*** DATASET EXTRACT ***
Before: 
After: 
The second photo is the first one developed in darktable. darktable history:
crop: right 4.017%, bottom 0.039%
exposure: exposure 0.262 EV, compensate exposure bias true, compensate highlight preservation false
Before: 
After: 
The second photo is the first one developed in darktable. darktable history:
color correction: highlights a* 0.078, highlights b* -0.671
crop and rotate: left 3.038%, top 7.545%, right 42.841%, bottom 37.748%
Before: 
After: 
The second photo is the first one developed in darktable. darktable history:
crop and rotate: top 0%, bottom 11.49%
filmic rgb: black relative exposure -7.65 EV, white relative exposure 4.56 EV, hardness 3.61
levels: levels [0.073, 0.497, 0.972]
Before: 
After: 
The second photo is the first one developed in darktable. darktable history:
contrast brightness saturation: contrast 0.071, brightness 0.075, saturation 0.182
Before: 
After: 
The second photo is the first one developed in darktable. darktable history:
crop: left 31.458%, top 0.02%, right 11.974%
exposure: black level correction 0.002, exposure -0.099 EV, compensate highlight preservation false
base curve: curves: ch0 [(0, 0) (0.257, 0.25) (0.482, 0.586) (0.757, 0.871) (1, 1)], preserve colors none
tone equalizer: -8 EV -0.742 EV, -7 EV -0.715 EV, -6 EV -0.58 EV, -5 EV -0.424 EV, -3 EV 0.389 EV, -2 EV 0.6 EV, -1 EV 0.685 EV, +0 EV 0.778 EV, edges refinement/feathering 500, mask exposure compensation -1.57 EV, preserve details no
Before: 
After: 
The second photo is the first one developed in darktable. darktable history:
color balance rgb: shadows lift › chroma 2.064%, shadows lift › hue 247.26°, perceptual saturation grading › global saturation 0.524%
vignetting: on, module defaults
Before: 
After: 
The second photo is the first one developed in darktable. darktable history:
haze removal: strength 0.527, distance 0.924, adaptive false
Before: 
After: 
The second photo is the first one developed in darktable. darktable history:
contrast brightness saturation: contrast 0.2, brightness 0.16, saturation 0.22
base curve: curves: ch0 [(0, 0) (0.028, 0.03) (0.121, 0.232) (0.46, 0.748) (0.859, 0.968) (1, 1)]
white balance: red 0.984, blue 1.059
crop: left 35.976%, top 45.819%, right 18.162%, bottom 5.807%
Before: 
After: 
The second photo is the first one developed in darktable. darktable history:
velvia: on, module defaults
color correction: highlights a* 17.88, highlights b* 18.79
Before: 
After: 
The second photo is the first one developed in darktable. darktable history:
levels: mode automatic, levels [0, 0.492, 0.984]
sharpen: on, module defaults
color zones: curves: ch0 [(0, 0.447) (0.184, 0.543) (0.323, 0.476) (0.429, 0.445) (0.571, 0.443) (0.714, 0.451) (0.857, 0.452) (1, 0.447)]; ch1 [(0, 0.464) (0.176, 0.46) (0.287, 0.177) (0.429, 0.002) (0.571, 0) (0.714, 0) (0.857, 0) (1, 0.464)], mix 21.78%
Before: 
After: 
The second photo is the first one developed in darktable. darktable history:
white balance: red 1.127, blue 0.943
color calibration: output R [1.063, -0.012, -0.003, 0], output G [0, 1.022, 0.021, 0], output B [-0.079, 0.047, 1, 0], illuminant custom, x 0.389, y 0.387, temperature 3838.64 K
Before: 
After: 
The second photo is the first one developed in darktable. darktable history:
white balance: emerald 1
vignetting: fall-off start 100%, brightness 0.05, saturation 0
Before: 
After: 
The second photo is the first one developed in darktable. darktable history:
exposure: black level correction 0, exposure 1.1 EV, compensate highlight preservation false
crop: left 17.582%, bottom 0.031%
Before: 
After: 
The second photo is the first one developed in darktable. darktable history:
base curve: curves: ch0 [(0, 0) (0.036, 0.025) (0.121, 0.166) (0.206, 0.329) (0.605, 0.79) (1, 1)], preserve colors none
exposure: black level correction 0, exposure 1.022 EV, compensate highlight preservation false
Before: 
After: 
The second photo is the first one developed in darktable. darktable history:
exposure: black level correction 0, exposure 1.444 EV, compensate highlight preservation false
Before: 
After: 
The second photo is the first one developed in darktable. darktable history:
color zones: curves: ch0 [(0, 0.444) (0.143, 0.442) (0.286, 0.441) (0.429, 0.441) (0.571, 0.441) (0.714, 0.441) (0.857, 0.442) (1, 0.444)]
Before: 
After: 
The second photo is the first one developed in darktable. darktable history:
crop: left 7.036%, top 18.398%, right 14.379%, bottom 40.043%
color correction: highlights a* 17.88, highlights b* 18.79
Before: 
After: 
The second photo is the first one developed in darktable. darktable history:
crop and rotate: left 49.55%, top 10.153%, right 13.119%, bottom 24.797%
***
YOUR GOAL:
Copy out the records word for word, starting at their first line and ending with the line that contains "contrast brightness saturation: contrast 0.071, brightness".

WRITTEN REPLY:
Before: 
After: 
The second photo is the first one developed in darktable. darktable history:
crop: right 4.017%, bottom 0.039%
exposure: exposure 0.262 EV, compensate exposure bias true, compensate highlight preservation false
Before: 
After: 
The second photo is the first one developed in darktable. darktable history:
color correction: highlights a* 0.078, highlights b* -0.671
crop and rotate: left 3.038%, top 7.545%, right 42.841%, bottom 37.748%
Before: 
After: 
The second photo is the first one developed in darktable. darktable history:
crop and rotate: top 0%, bottom 11.49%
filmic rgb: black relative exposure -7.65 EV, white relative exposure 4.56 EV, hardness 3.61
levels: levels [0.073, 0.497, 0.972]
Before: 
After: 
The second photo is the first one developed in darktable. darktable history:
contrast brightness saturation: contrast 0.071, brightness 0.075, saturation 0.182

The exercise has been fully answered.